Wednesday, 9 September 2009

Differences between VARCHAR and NVARCHAR

VARCHAR (variable-length character string) is used to store a string of characters that can be as large as the page size for the database table containing the column (8,196 bytes with no row having more than 8,060 characters). VARCHAR columns are limited to 8,000 bytes. VARCHAR is stored as 8-bit data (1 byte per character). NVARCHAR is similar to VARCHAR but supports two-byte characters (UniCode). Therefore NVARCHAR columns can be used to store data that contains both English and non-English characters. NVARCHAR strings are stored in the database as UTF-16 (two bytes per character) and are converted to the codepage being used by the database connection on output (e.g. UTF-8). NVARCHAR uses two bytes for each character and can therefore only hold a maximum of 4,000 characters.
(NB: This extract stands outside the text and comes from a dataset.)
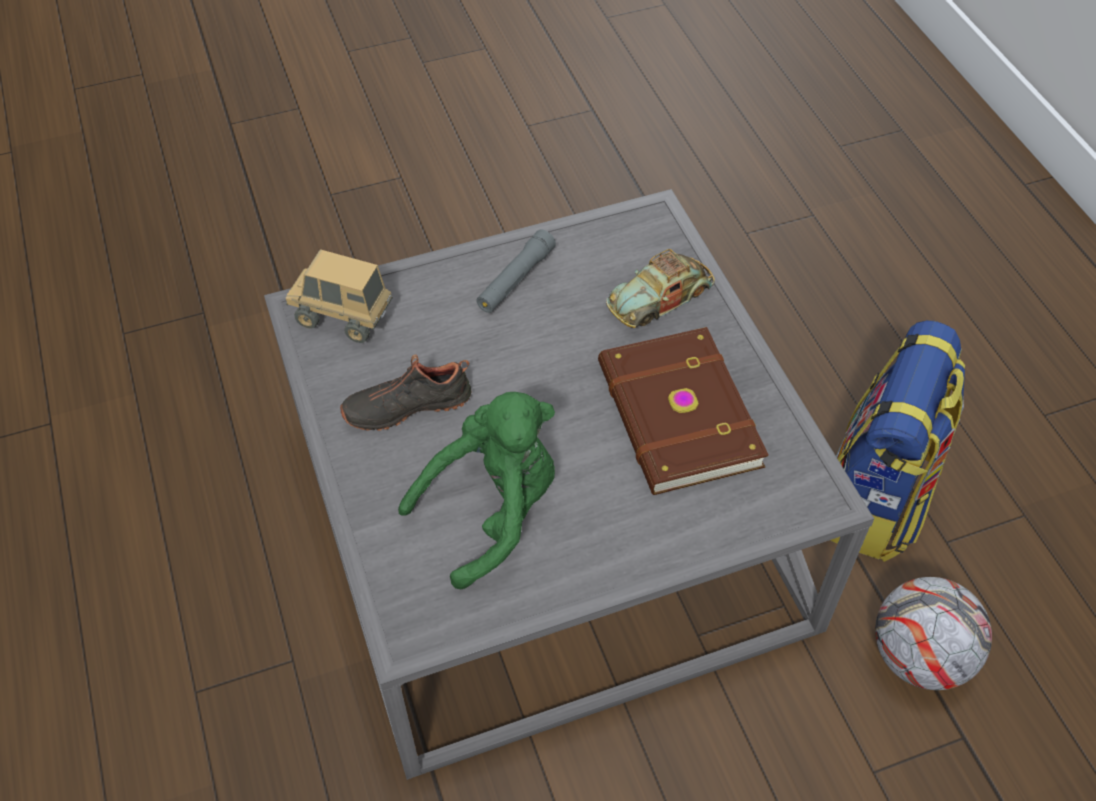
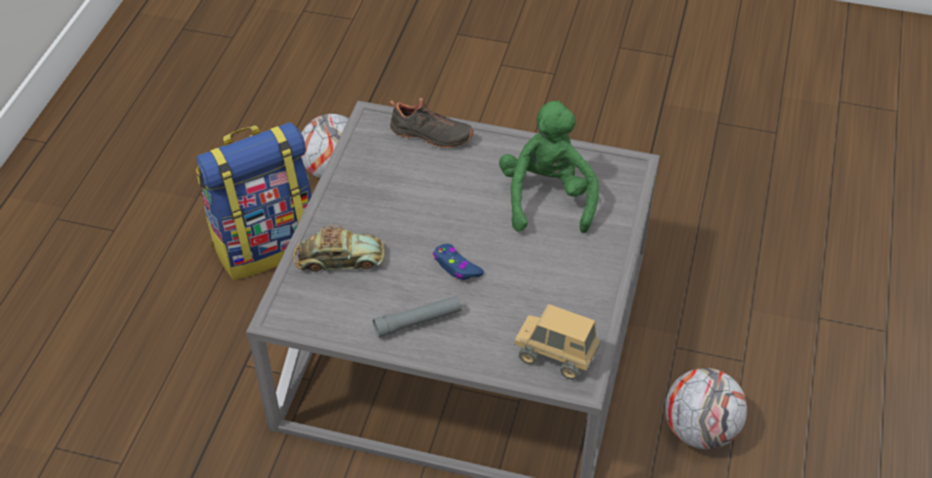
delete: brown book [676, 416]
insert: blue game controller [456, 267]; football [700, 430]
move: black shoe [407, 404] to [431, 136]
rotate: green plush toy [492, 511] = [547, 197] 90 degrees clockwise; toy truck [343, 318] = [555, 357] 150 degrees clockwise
An advantage of VARCHAR over NVARCHAR is that it takes up less space per row. The disadvantage is that you canot store non-English characters.

A note on SQL Server 2005

SQL Server 2005 introduced the MAX identifier which allows columns to go beyond the 8000 character limit and to store up to 2^31-1 (around 2 GB). NB: you still cannnot specify a size greater than 8000 characters (e.g. VARCHAR(12000)) but you need to use MAX (e.g. VARCHAR(MAX) or NVARCHAR(MAX)).